--- WHAT YOU NEED TO DO ---
Return the data below in full, matching every line exactly.

--- GIVEN INFORMATION Enclosed Below ---

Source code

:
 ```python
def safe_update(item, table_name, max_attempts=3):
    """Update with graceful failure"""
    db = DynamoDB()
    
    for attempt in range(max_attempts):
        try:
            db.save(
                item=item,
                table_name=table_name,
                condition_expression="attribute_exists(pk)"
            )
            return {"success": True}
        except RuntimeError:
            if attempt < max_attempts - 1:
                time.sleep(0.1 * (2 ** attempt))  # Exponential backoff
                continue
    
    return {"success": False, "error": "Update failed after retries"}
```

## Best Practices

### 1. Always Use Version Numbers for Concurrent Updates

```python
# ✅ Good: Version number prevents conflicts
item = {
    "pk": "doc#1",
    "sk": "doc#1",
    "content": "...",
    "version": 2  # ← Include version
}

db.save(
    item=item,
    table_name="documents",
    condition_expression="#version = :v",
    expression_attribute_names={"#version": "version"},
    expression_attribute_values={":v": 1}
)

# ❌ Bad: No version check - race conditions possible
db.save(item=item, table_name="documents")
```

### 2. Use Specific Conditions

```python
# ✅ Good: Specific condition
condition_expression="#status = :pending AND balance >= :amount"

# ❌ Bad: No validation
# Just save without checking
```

--- End of Enclosed GIVEN INFORMATION ---

--- EXERCISE RESPONSE ---
Source code

:
 ```python
def safe_update(item, table_name, max_attempts=3):
    """Update with graceful failure"""
    db = DynamoDB()
    
    for attempt in range(max_attempts):
        try:
            db.save(
                item=item,
                table_name=table_name,
                condition_expression="attribute_exists(pk)"
            )
            return {"success": True}
        except RuntimeError:
            if attempt < max_attempts - 1:
                time.sleep(0.1 * (2 ** attempt))  # Exponential backoff
                continue
    
    return {"success": False, "error": "Update failed after retries"}
```

## Best Practices

### 1. Always Use Version Numbers for Concurrent Updates

```python
# ✅ Good: Version number prevents conflicts
item = {
    "pk": "doc#1",
    "sk": "doc#1",
    "content": "...",
    "version": 2  # ← Include version
}

db.save(
    item=item,
    table_name="documents",
    condition_expression="#version = :v",
    expression_attribute_names={"#version": "version"},
    expression_attribute_values={":v": 1}
)

# ❌ Bad: No version check - race conditions possible
db.save(item=item, table_name="documents")
```

### 2. Use Specific Conditions

```python
# ✅ Good: Specific condition
condition_expression="#status = :pending AND balance >= :amount"

# ❌ Bad: No validation
# Just save without checking
```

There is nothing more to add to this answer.